Doktoratskolleg

Cultural Production Dynamics

Sujet DSP

Das DSP-Kolleg CULTURAL PRODUCTION DYNAMICS (The Dynamics of Cultural Theory and Production) macht es sich zur Aufgabe, kulturwissenschaftliche Fragestellungen mit kunst- und kulturpraktischen Herangehensweisen transdisziplinär zu verknüpfen und damit die Ausbildung von Doktorand/innen am Kultur- und Wissensstandort Salzburg im Sinne einer innovativen Produktionsforschung zu profilieren.

In Kooperation mit (insbesondere Salzburger) Kultureinrichtungen (PLUS Kultur) und vor dem Hintergrund der österreichweiten ARGE Kulturelle Dynamiken (ÖFG) sowie internationaler Forschungsnetze gilt es, kulturelle, ästhetische und gesellschaftliche Prozesse anhand aktueller Kulturereignisse zu reflektieren, ästhetische Praktiken, Formen und Strategien der Kunst- und Kulturproduktion für die kulturwissenschaftliche Forschung fruchtbar zu machen und innovatives kulturelles Wissen zu produzieren und anwendungsorientiert umzusetzen. So sollen wertvolle Synergien zwischen Kulturtheorie und Kulturpraxis sowie Wissenstransfer und kultureller Bildung entstehen. Etablierte Forschungskooperationen mit vielen europäischen Partnern und Spezialprogramme wie die Salzburg Easter School fördern die Einbindung in hochkarätige Scientific und Creative Communities.

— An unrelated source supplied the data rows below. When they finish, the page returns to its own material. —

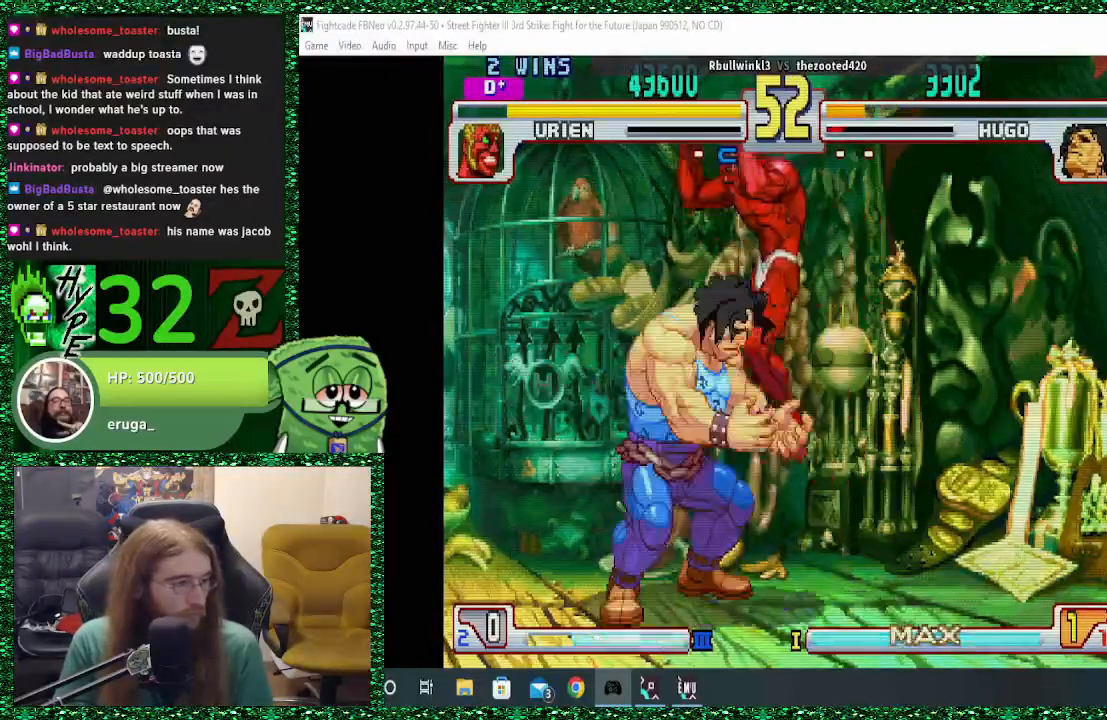
{"dt_ms": 500, "buttons": [], "left_stick": "right", "events": [[33, "CIRCLE", "up"], [33, "CROSS", "up"], [33, "SQUARE", "up"], [33, "left_stick", "down-left"], [233, "left_stick", "left"], [400, "left_stick", "right"], [433, "CROSS", "down"], [467, "CROSS", "up"]]}
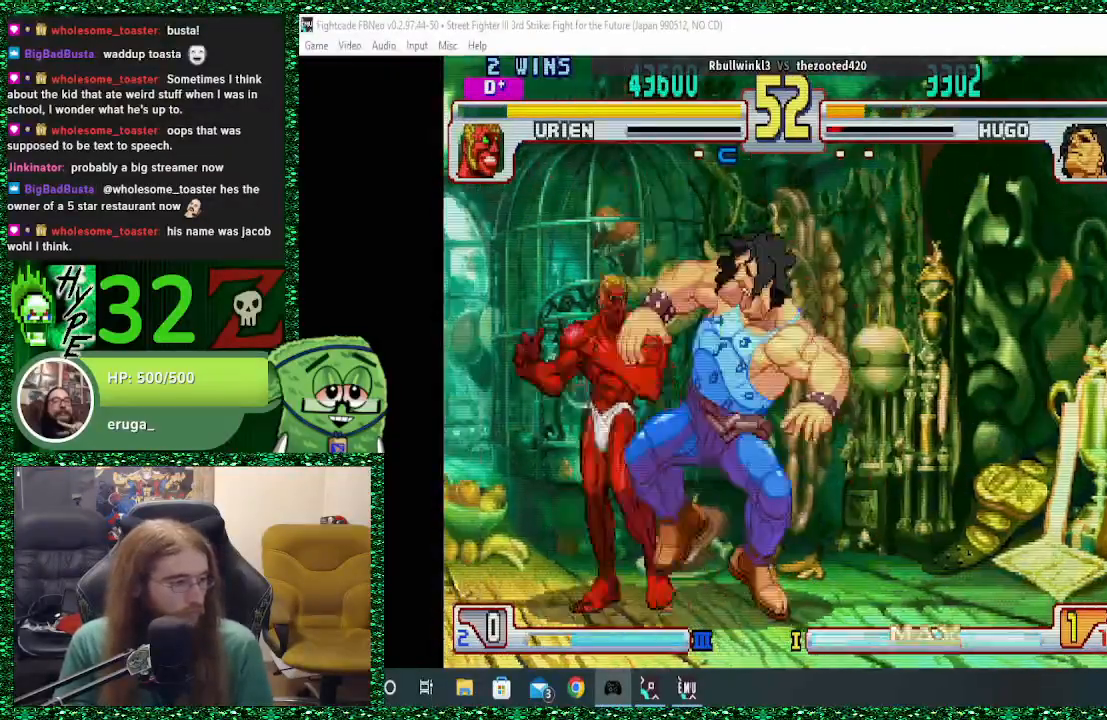
{"dt_ms": 500, "buttons": [], "left_stick": "down-right", "events": [[33, "CROSS", "down"], [133, "CROSS", "up"], [133, "left_stick", "down-right"], [167, "CROSS", "down"], [267, "CROSS", "up"], [300, "CROSS", "down"], [467, "CROSS", "up"]]}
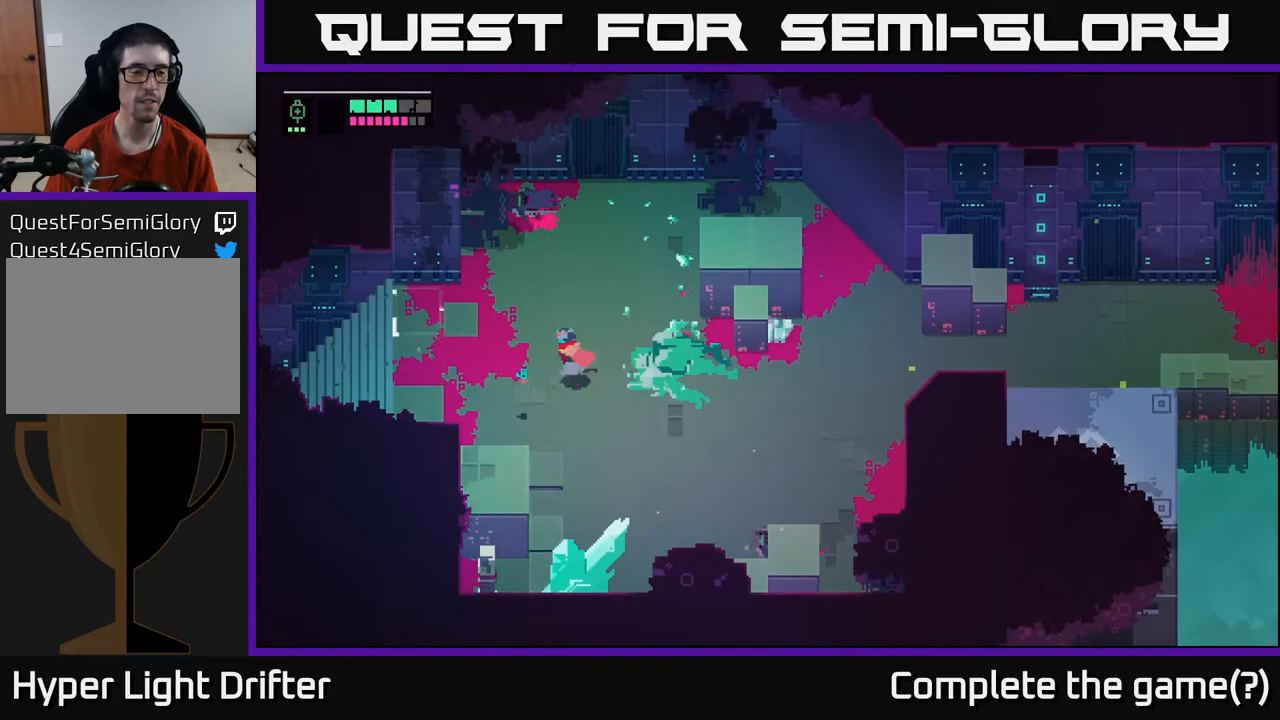
Gameplay with a controller (Xbox layout); each line is a JSON object with the inputs held at the frame after it. "events" lists button and stick changes between this image and that frame as [ms after this image, input, new state], when the widget could be followed in between.
{"buttons": [], "left_stick": "down-left", "right_stick": "center", "events": [[17, "left_stick", "up"], [33, "left_stick", "down-left"], [217, "left_stick", "down"], [500, "left_stick", "down-left"]]}
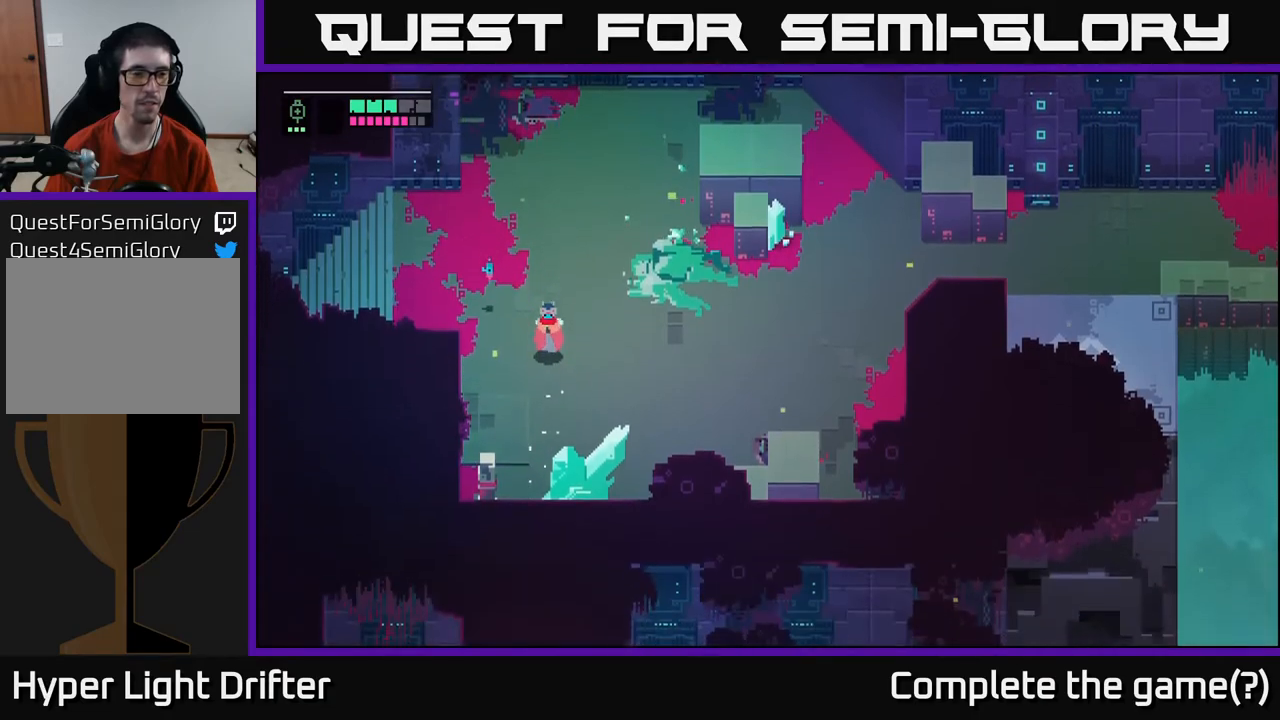
{"buttons": ["X"], "left_stick": "down-left", "right_stick": "center", "events": [[233, "left_stick", "down"], [483, "left_stick", "down-left"], [500, "X", "down"]]}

Die assoziierten Doktorand/innen erhalten eine kulturpraktische Begleitausbildung durch Workshops, Gastvorträge und Impulsreferate, um verschiedenste  Formen ästhetischer Praxis kennenzulernen, Einblick in die Kreativindustrien zu erhalten, und theoretische Positionen im Hinblick auf mögliche Anwendungen in sich rasch ändernden Berufsfeldern kreativ umzusetzen. Gleichzeitig hat die Verbindung kulturtheoretischer und kulturpraktischer Herangehensweisen ein hohes Potenzial, um neue Forschungsfelder zu entwickeln (u.a. Produktionsanalyse und Publikumsforschung, kulturelle Nachhaltigkeit, Religionsästhetik) und neue Erkenntnisse für die Wissenschaft zu erzielen. Die Situativität und Interaktivität kultureller Dynamiken schaffen ausreichend Gelegenheit, aktuelle kulturelle Praktiken theoretisch zu analysieren und gemeinsam mit Kulturschaffenden zu reflektieren. Um nur einige konkrete Beispiele zu nennen:
- Festspielprogramme im Spannungsfeld von Theatralität und Paratheatralität
- Straßentheater und kultureller Transfer      
- künstlerisch-prozessuales Wissen und die mimetische Einübung von Riten        
- Ritual – künstlerische und religiöse Praxis        
- kulturelle und kreative Entschleunigungsmechanismen        
- Diversität als Merkmal theatraler Mehrdimensionalität        
- Kulturvermittlung und creative stewardship        
- Musiktheater und neue Konzertformate
- Cultural Heritage an den Schnittstellen von Memorialisierung, Theatralisierung, Visualisierung, Transmedialisierung und Kommodifizierung
- historische Verschiebungen in der Wahrnehmung kultureller Ausdrucksformen – ob spiritueller Tanz, Contemporary, Singbewegung, Melodrama oder spekulative Literatur.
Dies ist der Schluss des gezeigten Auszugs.